What you need to do
Reproduce each line below precisely. Drop the pictures.

Data to use
========================

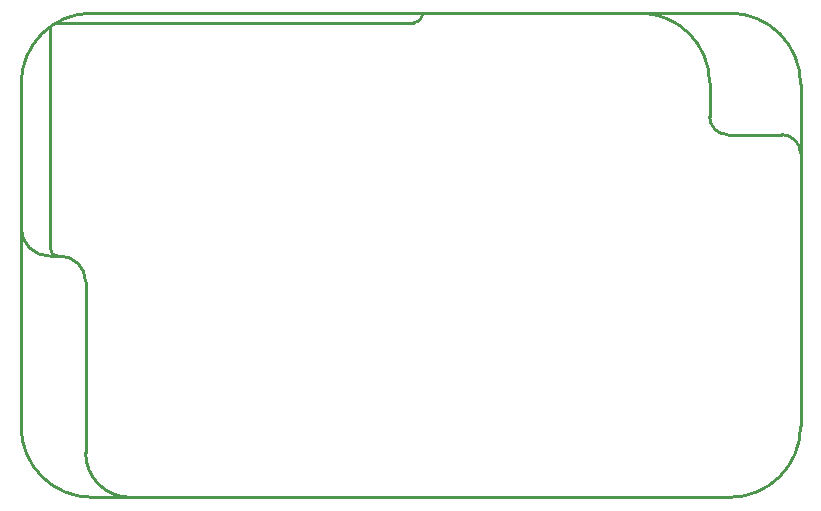
<source format=gko>
G04 Layer: BoardOutlineLayer*
G04 EasyEDA Pro v2.2.45.4, 2025-12-25 15:41:57*
G04 Gerber Generator version 0.3*
G04 Scale: 100 percent, Rotated: No, Reflected: No*
G04 Dimensions in millimeters*
G04 Leading zeros omitted, absolute positions, 4 integers and 5 decimals*
G04 Generated by custom config*
%FSLAX45Y45*%
%MOMM*%
%ADD10C,0.254*%
%ADD11C,0.5305*%
G75*


G04 PolygonModel Start*
G54D10*
G01X924079Y2100D02*
G02X546100Y380079I0J377979D01*
G01X546100Y1828800D01*
G03X330200Y2044700I-215900J0D01*
G01X241300Y2044700D01*
G02X0Y2286000I0J241300D01*
G01X0Y2371227D01*
G01X5239442Y4102100D02*
G02X5829300Y3512242I0J-589858D01*
G01X5829300Y3225800D01*
G03X5981700Y3073400I152400J0D01*
G01X6438900Y3073400D01*
G02X6600000Y2912300I0J-161100D01*
G01X6600000Y2797384D01*
G01X248694Y3986067D02*
G01X248694Y2106406D01*
G03X310400Y2044700I61706J0D01*
G01X305575Y4022044D02*
G01X3323554Y4022044D01*
G03X3403609Y4102100I0J80056D01*

G04 Rect Start*
G01X0Y602100D02*
G01X0Y3502100D01*
G02X600000Y4102100I600000J0D01*
G01X6000000Y4102100D01*
G02X6600000Y3502100I0J-600000D01*
G01X6600000Y602100D01*
G02X6000000Y2100I-600000J0D01*
G01X600000Y2100D01*
G02X0Y602100I0J600000D01*
G04 Rect End*

M02*


</source>
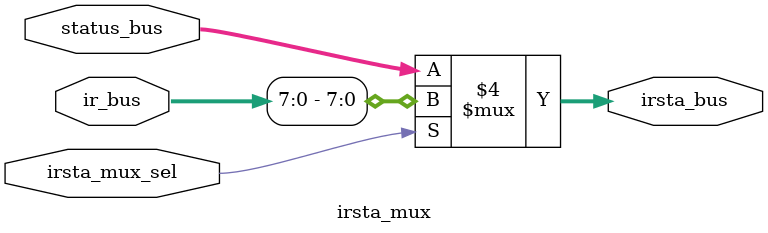
<source format=sv>
module irsta_mux(ir_bus, status_bus, irsta_mux_sel, irsta_bus);
  // I/O declaration
  input [11:0] ir_bus;          //Bus.
  input [7:0]  status_bus;      //Bus.
  input  irsta_mux_sel;         //Selector del MUX.
  output reg [7:0] irsta_bus;   //Salida MUX.

  // Description
  always @(ir_bus, status_bus, irsta_mux_sel, irsta_bus)
  begin
    if(irsta_mux_sel==1)            //Selector.
      irsta_bus = ir_bus;            
    else  
      irsta_bus = status_bus;              
  end 
endmodule
</source>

========================

Written solution
<source format=gko>
G04 Layer: BoardOutlineLayer*
G04 EasyEDA Pro v2.2.45.4, 2025-12-25 15:41:57*
G04 Gerber Generator version 0.3*
G04 Scale: 100 percent, Rotated: No, Reflected: No*
G04 Dimensions in millimeters*
G04 Leading zeros omitted, absolute positions, 4 integers and 5 decimals*
G04 Generated by custom config*
%FSLAX45Y45*%
%MOMM*%
%ADD10C,0.254*%
%ADD11C,0.5305*%
G75*


G04 PolygonModel Start*
G54D10*
G01X924079Y2100D02*
G02X546100Y380079I0J377979D01*
G01X546100Y1828800D01*
G03X330200Y2044700I-215900J0D01*
G01X241300Y2044700D01*
G02X0Y2286000I0J241300D01*
G01X0Y2371227D01*
G01X5239442Y4102100D02*
G02X5829300Y3512242I0J-589858D01*
G01X5829300Y3225800D01*
G03X5981700Y3073400I152400J0D01*
G01X6438900Y3073400D01*
G02X6600000Y2912300I0J-161100D01*
G01X6600000Y2797384D01*
G01X248694Y3986067D02*
G01X248694Y2106406D01*
G03X310400Y2044700I61706J0D01*
G01X305575Y4022044D02*
G01X3323554Y4022044D01*
G03X3403609Y4102100I0J80056D01*

G04 Rect Start*
G01X0Y602100D02*
G01X0Y3502100D01*
G02X600000Y4102100I600000J0D01*
G01X6000000Y4102100D01*
G02X6600000Y3502100I0J-600000D01*
G01X6600000Y602100D01*
G02X6000000Y2100I-600000J0D01*
G01X600000Y2100D01*
G02X0Y602100I0J600000D01*
G04 Rect End*

M02*


</source>
<source format=sv>
module irsta_mux(ir_bus, status_bus, irsta_mux_sel, irsta_bus);
  // I/O declaration
  input [11:0] ir_bus;          //Bus.
  input [7:0]  status_bus;      //Bus.
  input  irsta_mux_sel;         //Selector del MUX.
  output reg [7:0] irsta_bus;   //Salida MUX.

  // Description
  always @(ir_bus, status_bus, irsta_mux_sel, irsta_bus)
  begin
    if(irsta_mux_sel==1)            //Selector.
      irsta_bus = ir_bus;            
    else  
      irsta_bus = status_bus;              
  end 
endmodule
</source>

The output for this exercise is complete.